I did find this in a legal dictionary:
"interpretive rule
: a rule issued by an administrative agency that only clarifies or explains existing laws or regulations
(called also interpretative rule)
(compare legislative rule)
Note: An interpretive rule does not have to meet the requirements set out in the Administrative Procedure Act for notice to the public and opportunity for comment that apply to legislative rules. An interpretive rule does not have the force of law." [emphasis added]
http://dictionary.lp.findlaw.com/sc...com&topic=b6/b6cbe69d464d0996386591a8ab1981c0


From an article on interpretive rules:
"...the major criterion that distinguishes an interpretative rule from the other rules is an agency’s incapability to enforce the rule."
http://administrativelaw.uslegal.com/administrative-agency-rulemaking/interpretative-rules/

You won't hear about FAA prosecutions for most violations unless it causes a problem in the system. ATC clears direct, pilot uses abacus and divining rod and manages to get there without incident or causing a separation problem. Who's going to report it?
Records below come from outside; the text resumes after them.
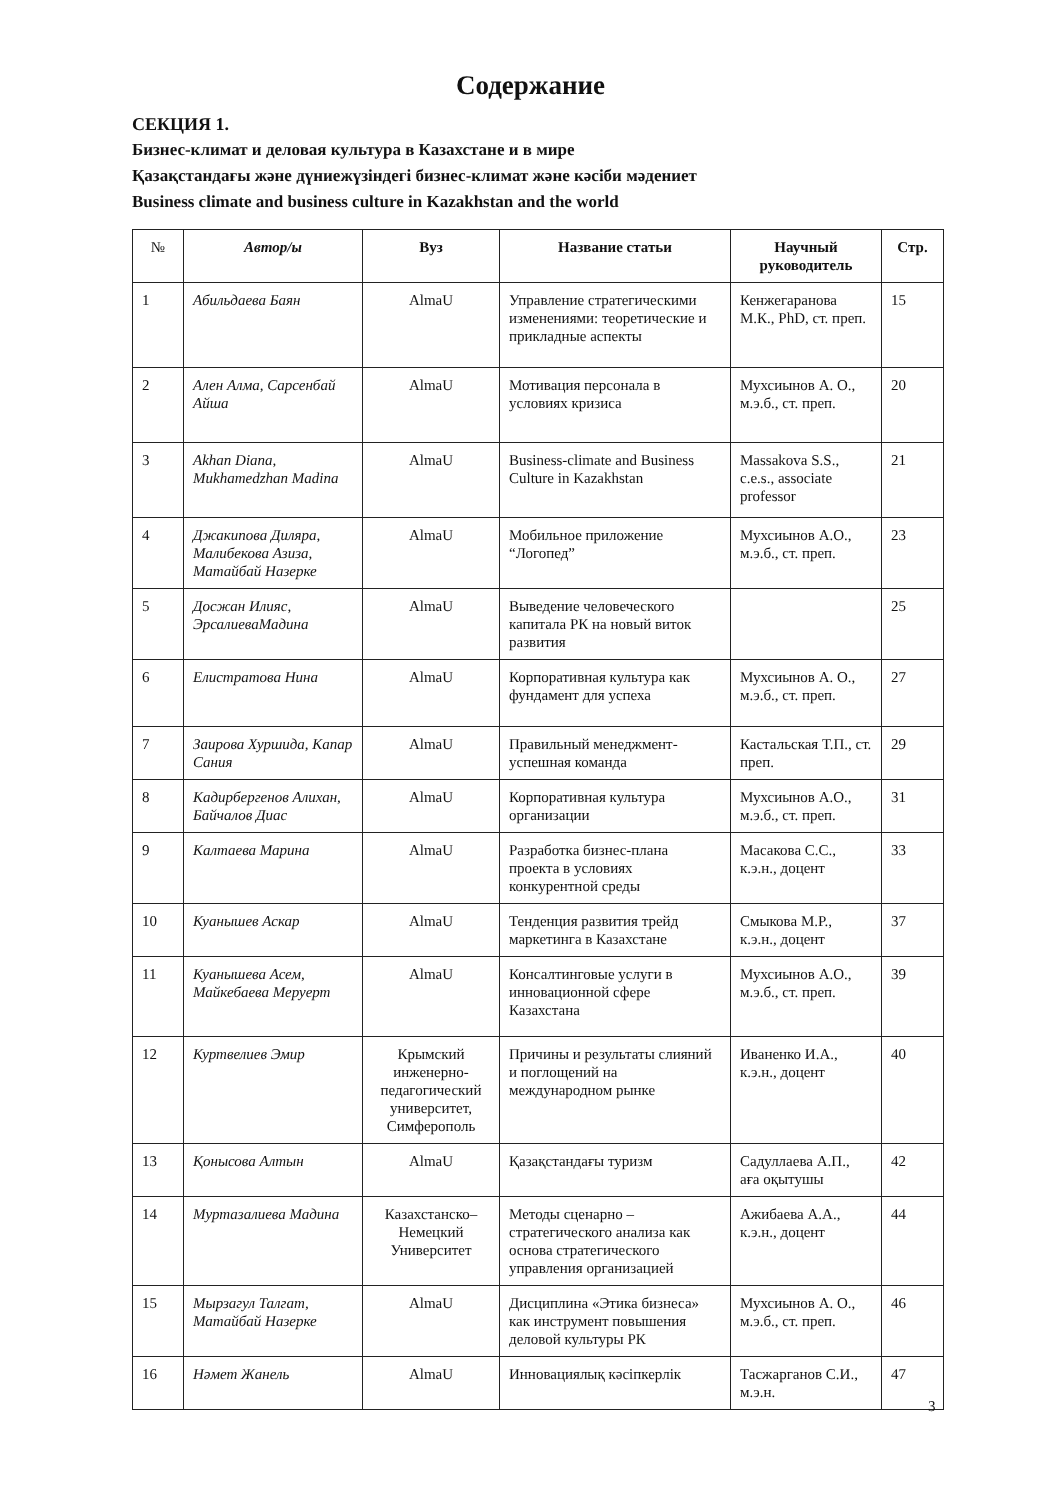Содержание
СЕКЦИЯ 1.
Бизнес-климат и деловая культура в Казахстане и в мире
Қазақстандағы және дүниежүзіндегі бизнес-климат және кәсіби мәдениет
Business climate and business culture in Kazakhstan and the world
| № | Автор/ы | Вуз | Название статьи | Научный руководитель | Стр. |
| --- | --- | --- | --- | --- | --- |
| 1 | Абильдаева Баян | AlmaU | Управление стратегическими изменениями: теоретические и прикладные аспекты | Кенжегаранова М.К., PhD, ст. преп. | 15 |
| 2 | Ален Алма, Сарсенбай Айша | AlmaU | Мотивация персонала в условиях кризиса | Мухсиынов А. О., м.э.б., ст. преп. | 20 |
| 3 | Akhan Diana, Mukhamedzhan Madina | AlmaU | Business-climate and Business Culture in Kazakhstan | Massakova S.S., c.e.s., associate professor | 21 |
| 4 | Джакипова Диляра, Малибекова Азиза, Матайбай Назерке | AlmaU | Мобильное приложение “Логопед” | Мухсиынов А.О., м.э.б., ст. преп. | 23 |
| 5 | Досжан Илияс, ЭрсалиеваМадина | AlmaU | Выведение человеческого капитала РК на новый виток развития | | 25 |
| 6 | Елистратова Нина | AlmaU | Корпоративная культура как фундамент для успеха | Мухсиынов А. О., м.э.б., ст. преп. | 27 |
| 7 | Заирова Хуршида, Капар Сания | AlmaU | Правильный менеджмент-успешная команда | Кастальская Т.П., ст. преп. | 29 |
| 8 | Кадирбергенов Алихан, Байчалов Диас | AlmaU | Корпоративная культура организации | Мухсиынов А.О., м.э.б., ст. преп. | 31 |
| 9 | Калтаева Марина | AlmaU | Разработка бизнес-плана проекта в условиях конкурентной среды | Масакова С.С., к.э.н., доцент | 33 |
| 10 | Куанышев Аскар | AlmaU | Тенденция развития трейд маркетинга в Казахстане | Смыкова М.Р., к.э.н., доцент | 37 |
| 11 | Куанышева Асем, Майкебаева Меруерт | AlmaU | Консалтинговые услуги в инновационной сфере Казахстана | Мухсиынов А.О., м.э.б., ст. преп. | 39 |
| 12 | Куртвелиев Эмир | Крымский инженерно-педагогический университет, Симферополь | Причины и результаты слияний и поглощений на международном рынке | Иваненко И.А., к.э.н., доцент | 40 |
| 13 | Қонысова Алтын | AlmaU | Қазақстандағы туризм | Садуллаева А.П., аға оқытушы | 42 |
| 14 | Муртазалиева Мадина | Казахстанско–Немецкий Университет | Методы сценарно – стратегического анализа как основа стратегического управления организацией | Ажибаева А.А., к.э.н., доцент | 44 |
| 15 | Мырзагул Талгат, Матайбай Назерке | AlmaU | Дисциплина «Этика бизнеса» как инструмент повышения деловой культуры РК | Мухсиынов А. О., м.э.б., ст. преп. | 46 |
| 16 | Нәмет Жанель | AlmaU | Инновациялық кәсіпкерлік | Тасжарганов С.И., м.э.н. | 47 |
3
I thought this discussion was about vectors to approach course segments, not direct clearances. I do agree, however, that ATC is unlikely to request an enforcement action against a pilot who successfully flies a clearance as issued.
 
I

I thought this discussion was about vectors to approach course segments, not direct clearances. I do agree, however, that ATC is unlikely to request an enforcement action against a pilot who successfully flies a clearance as issued.

Let's take this one a step further. Whenever ATC vectors you to a position on their MVA chart that causes you to violate 91.177(a)(2) no one comes after you.
 
I'm trying to figure out whether the AIM qualifies as interpretive rules. I've noticed interpretive rules being published in the Federal Register (for example, http://www.avweb.com/other/faa9914.pdf), but I don't know whether that's a requirement.

I did find this in a legal dictionary:
All true. But all subject to a bunch of other rules and legal principles, the primary one of which is that the courts will generally give deference to an agency's interpretation of its own regulations unless they are completely out of whack with the underlying regulation or legislation.

"Out of whack" essentially means that, unless the regulation or statute directly and unambiguously addresses the precise question being asked, the courts will defer to an agency's interpretation so long as it's a reasonable choice - not whether your or I like it, but whether it's a reasonable choice given the statutory or regulator language and the underlying policies involved.

Since you seem interested in the topic, try Googling "Chevron deference" - the term comes from the name of a 1984 US Supreme Court case that is considered the leading case in the field and the one that all later ones cite.